[Stored items]

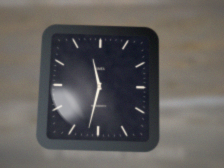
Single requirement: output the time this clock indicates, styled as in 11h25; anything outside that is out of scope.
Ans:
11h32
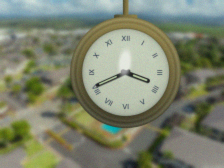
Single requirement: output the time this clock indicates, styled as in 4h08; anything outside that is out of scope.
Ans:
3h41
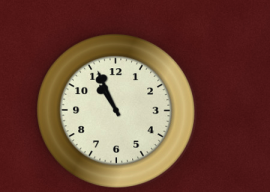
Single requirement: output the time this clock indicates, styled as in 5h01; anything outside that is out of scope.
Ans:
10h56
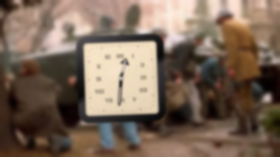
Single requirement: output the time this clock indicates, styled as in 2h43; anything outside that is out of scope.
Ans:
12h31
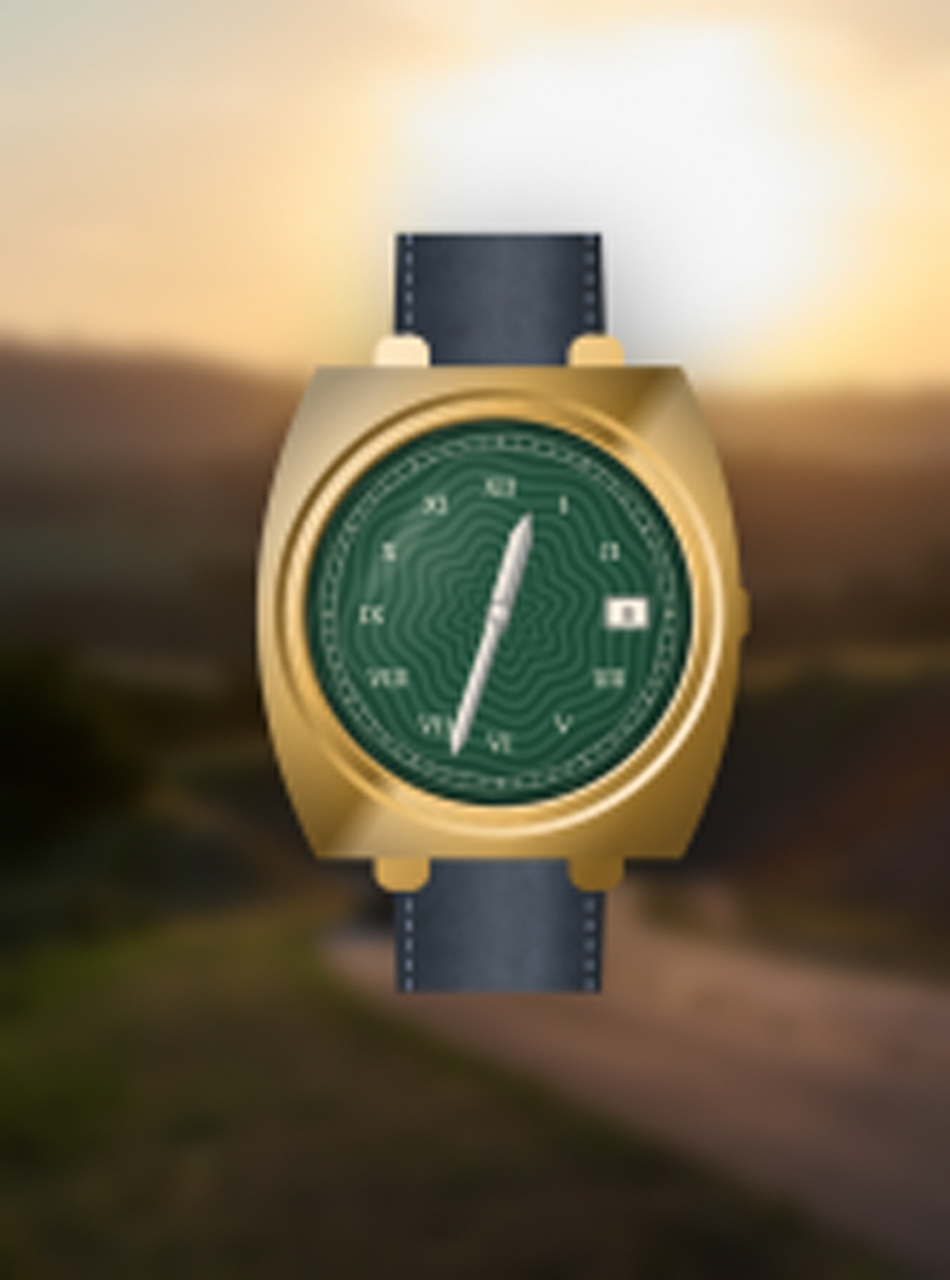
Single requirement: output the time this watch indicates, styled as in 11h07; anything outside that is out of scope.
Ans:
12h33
---
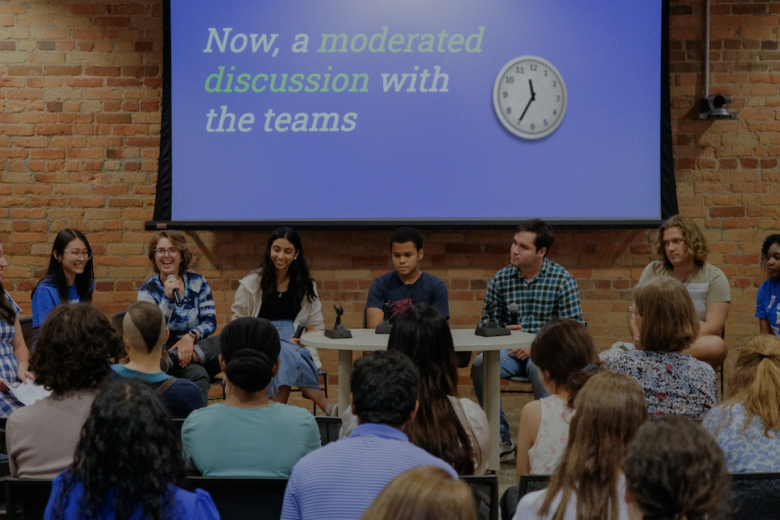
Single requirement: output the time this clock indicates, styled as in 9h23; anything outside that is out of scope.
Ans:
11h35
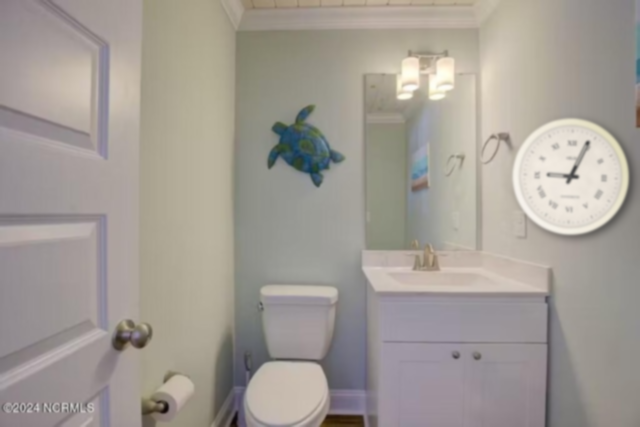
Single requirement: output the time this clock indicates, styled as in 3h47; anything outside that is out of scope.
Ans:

● GIVEN PROBLEM
Copy every line of the items above that contains the string "scope", treating uppercase and lowercase as different.

● SOLUTION FOR THIS PROBLEM
Single requirement: output the time this clock indicates, styled as in 11h25; anything outside that is out of scope.
Single requirement: output the time this clock indicates, styled as in 4h08; anything outside that is out of scope.
Single requirement: output the time this clock indicates, styled as in 5h01; anything outside that is out of scope.
Single requirement: output the time this clock indicates, styled as in 2h43; anything outside that is out of scope.
Single requirement: output the time this watch indicates, styled as in 11h07; anything outside that is out of scope.
Single requirement: output the time this clock indicates, styled as in 9h23; anything outside that is out of scope.
Single requirement: output the time this clock indicates, styled as in 3h47; anything outside that is out of scope.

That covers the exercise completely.